Posted 2014-09-06T18:26:26.860

Reputation: 257

As you say, a certificate comes from an authority. The authority confirms that your server is what it says it is on the network/Internet. That's all it does. Public key encryption is just a mechanism of securing "messages" (data). – Kinnectus – 2014-09-06T18:30:17.233

1@BigChris from what I read, certificate is more than that. It encapsulates the public key itself. – JohnMerlino – 2014-09-06T18:45:35.133

I'm unsure entirely whether it encapsulates or not, but I was just giving you the fundamental differences :) – Kinnectus – 2014-09-06T19:00:39.087

1There is no difference. A digital certificate uses public-key encryption. – Ramhound – 2014-09-06T21:44:32.750

Answers

4

Public-key encryption is a process. A certificate, meanwhile is a piece of information; it does nothing by itself. Therefore you can replace a public key with a certificate, but you cannot replace public-key encryption with a certificate.

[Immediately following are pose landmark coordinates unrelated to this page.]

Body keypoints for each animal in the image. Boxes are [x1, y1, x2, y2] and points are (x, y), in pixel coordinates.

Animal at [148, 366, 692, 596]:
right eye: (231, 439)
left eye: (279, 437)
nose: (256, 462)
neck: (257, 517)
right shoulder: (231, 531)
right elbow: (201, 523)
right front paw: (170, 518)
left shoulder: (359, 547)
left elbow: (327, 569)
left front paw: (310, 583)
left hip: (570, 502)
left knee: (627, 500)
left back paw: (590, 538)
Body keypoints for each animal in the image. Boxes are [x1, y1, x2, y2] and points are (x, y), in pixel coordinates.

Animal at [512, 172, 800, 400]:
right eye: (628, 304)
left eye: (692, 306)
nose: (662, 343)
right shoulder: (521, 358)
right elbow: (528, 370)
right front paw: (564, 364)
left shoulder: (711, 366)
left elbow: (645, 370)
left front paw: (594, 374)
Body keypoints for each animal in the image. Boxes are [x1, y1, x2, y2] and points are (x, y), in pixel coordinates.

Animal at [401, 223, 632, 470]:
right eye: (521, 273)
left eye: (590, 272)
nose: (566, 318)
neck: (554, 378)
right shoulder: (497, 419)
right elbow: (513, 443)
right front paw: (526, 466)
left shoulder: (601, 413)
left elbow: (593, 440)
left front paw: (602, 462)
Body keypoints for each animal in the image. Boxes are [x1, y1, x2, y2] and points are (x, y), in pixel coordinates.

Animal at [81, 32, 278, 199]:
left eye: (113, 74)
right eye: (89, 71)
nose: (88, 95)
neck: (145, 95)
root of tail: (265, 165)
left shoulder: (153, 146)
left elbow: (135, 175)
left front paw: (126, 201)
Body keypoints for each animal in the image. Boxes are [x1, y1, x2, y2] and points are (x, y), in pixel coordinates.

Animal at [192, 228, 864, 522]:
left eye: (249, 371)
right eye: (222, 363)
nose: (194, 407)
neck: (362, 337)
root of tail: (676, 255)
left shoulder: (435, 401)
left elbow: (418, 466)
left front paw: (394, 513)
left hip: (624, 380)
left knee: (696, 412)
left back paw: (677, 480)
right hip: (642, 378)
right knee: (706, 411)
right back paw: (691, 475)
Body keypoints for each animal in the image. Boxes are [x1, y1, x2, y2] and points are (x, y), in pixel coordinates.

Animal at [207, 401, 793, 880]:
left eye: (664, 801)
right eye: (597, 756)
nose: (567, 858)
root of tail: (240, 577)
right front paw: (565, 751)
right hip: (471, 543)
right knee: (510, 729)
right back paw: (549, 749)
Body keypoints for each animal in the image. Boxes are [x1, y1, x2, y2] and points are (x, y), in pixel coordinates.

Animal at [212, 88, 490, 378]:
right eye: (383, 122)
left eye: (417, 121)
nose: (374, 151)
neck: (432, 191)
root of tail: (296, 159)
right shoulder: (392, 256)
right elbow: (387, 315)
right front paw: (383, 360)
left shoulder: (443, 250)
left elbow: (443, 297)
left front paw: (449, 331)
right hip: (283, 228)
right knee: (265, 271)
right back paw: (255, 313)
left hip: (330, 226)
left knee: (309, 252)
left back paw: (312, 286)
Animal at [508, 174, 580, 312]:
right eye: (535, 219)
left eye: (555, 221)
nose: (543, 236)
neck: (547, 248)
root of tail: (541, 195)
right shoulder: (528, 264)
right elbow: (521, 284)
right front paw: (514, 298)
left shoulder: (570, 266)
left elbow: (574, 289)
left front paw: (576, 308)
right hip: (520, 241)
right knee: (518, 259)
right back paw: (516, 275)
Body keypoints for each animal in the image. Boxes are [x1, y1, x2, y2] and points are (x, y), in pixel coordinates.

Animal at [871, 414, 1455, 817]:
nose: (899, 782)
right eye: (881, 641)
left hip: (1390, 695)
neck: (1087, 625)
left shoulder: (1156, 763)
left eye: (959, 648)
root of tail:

Also, certificates are an extension of public keys; they carry a public key along with information about who owns it and who issued it. So saying "just use a certificate instead of a public key" is backwards.

Some protocols (like OpenPGP or TLS) use certificates because they make use of the information in certificates; usually for making sure that it's a "real" certificate and not just something made up on the spot. This is important not for encryption, but for authentication.

Other protocols (like IPSec or SSH) can use both – either manual configuration of public keys corresponding to each user & host, or automatic verification of certificates according to the names stored in them.

(In fact, public-key encryption is used very little in modern TLS or SSH. Remember that it's much slower than symmetric encryption, and therefore both ends just decide on a random symmetric key for the session, and use it to symmetric-encrypt the bulk of the data using AES or RC4 or such. In the past, one side would generate the session key, encrypt it with the public key of the other side, and send it over, where it would be decrypted using the private key. Now, however, both sides use DH or similar protocols to calculate the session key, and the only purpose of public keys is to authenticate the calculations sent by both sides.)